Your objective. From the data below, give the part that opens with the line containing "state / province: Heredia" and closes with the line containing "collector number: 6712" as a JSON list of strings. Use one string per line and leave out any blank lines.

################

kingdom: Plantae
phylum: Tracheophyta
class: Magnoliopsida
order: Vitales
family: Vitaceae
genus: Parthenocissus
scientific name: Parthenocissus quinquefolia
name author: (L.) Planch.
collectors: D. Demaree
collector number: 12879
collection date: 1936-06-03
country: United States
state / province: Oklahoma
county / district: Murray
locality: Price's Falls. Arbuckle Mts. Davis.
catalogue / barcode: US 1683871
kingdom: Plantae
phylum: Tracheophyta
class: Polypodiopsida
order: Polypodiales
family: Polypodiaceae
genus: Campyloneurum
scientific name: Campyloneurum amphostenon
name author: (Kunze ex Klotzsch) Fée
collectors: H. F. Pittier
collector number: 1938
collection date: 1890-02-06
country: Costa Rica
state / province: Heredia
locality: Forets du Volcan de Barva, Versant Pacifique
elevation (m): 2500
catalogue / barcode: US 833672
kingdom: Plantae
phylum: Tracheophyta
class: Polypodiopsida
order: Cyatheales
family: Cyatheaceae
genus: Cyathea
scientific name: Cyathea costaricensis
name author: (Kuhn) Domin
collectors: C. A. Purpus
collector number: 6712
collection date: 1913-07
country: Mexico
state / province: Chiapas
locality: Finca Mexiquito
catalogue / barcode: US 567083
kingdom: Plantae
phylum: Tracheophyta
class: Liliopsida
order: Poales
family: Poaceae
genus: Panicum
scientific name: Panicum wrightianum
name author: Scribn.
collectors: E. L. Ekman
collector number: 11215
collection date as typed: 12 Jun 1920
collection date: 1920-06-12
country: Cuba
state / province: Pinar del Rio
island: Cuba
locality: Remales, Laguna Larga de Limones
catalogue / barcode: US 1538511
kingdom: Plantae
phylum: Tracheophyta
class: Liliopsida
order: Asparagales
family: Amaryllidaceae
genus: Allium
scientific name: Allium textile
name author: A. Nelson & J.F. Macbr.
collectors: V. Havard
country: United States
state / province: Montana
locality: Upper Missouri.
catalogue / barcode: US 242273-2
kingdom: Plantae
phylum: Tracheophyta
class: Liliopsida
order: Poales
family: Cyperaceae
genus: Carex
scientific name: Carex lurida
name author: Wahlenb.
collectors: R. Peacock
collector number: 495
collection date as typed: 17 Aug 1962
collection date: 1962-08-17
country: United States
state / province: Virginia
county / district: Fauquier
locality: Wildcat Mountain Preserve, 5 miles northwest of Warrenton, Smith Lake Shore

################

Solution.
[
  "state / province: Heredia",
  "locality: Forets du Volcan de Barva, Versant Pacifique",
  "elevation (m): 2500",
  "catalogue / barcode: US 833672",
  "kingdom: Plantae",
  "phylum: Tracheophyta",
  "class: Polypodiopsida",
  "order: Cyatheales",
  "family: Cyatheaceae",
  "genus: Cyathea",
  "scientific name: Cyathea costaricensis",
  "name author: (Kuhn) Domin",
  "collectors: C. A. Purpus",
  "collector number: 6712"
]